• _Supplied passage_:
· The impact of climate change has only been scientifically investigated in around 6% of the 816 zoonotic diseases that affect humans.
· The findings highlight the risk posed by vector transmitted zoonotic diseases, spread by the likes of mosquitoes, ticks and fleas, as they are particularly sensitive to temperature, rainfall and humidity.
As the planet edges towards 1.5°C of global warming, a new study led by the Natural History Museum, London has revealed that scientists still have only a limited understanding of how climate change is reshaping the risk of infectious diseases that pass from animals to humans.
The research shows that a warmer world will alter weather patterns, transform habitats and shift where many animals live, likely bringing people and wildlife into closer proximity and increasing opportunities for zoonotic diseases to “spill over.” However, the exact impacts are extremely hard to predict.

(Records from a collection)
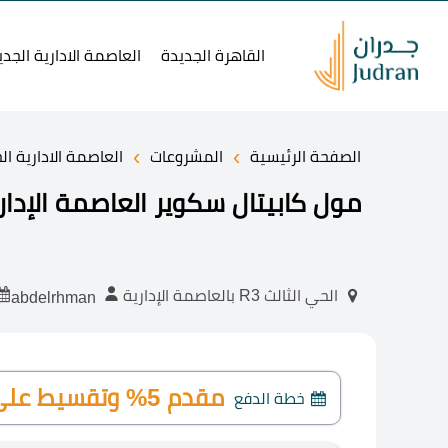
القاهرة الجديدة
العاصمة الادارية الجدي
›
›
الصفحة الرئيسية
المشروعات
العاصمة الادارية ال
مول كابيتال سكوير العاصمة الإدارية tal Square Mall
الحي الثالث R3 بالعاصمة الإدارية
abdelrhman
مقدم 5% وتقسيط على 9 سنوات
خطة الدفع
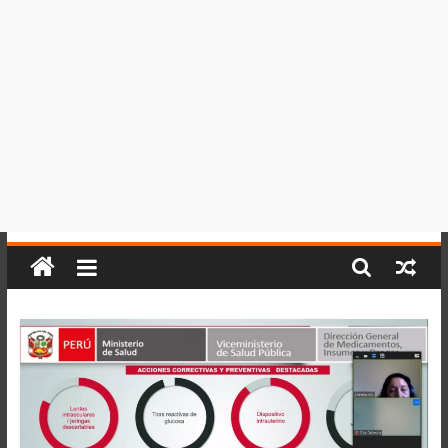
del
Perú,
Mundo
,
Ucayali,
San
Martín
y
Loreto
...
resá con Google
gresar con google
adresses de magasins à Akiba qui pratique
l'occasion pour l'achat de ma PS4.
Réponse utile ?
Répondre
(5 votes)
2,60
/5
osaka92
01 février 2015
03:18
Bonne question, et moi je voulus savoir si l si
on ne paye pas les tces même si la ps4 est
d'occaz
* * *
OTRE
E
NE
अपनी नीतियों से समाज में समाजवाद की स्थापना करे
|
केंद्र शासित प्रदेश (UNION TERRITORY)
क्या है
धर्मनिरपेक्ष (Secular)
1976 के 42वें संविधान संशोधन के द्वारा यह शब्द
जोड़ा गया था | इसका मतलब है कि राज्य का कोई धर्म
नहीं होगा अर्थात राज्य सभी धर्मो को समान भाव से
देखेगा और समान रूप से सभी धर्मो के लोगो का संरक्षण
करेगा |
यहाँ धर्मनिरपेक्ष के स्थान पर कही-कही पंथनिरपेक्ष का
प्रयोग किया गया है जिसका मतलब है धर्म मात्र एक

• _Brief_: Reproduce the climate change text between "As the planet" and "hard to predict.", inclusive, substituting "partial understanding" for "limited understanding".

• _Expected answer_:
As the planet edges towards 1.5°C of global warming, a new study led by the Natural History Museum, London has revealed that scientists still have only a partial understanding of how climate change is reshaping the risk of infectious diseases that pass from animals to humans.
The research shows that a warmer world will alter weather patterns, transform habitats and shift where many animals live, likely bringing people and wildlife into closer proximity and increasing opportunities for zoonotic diseases to “spill over.” However, the exact impacts are extremely hard to predict.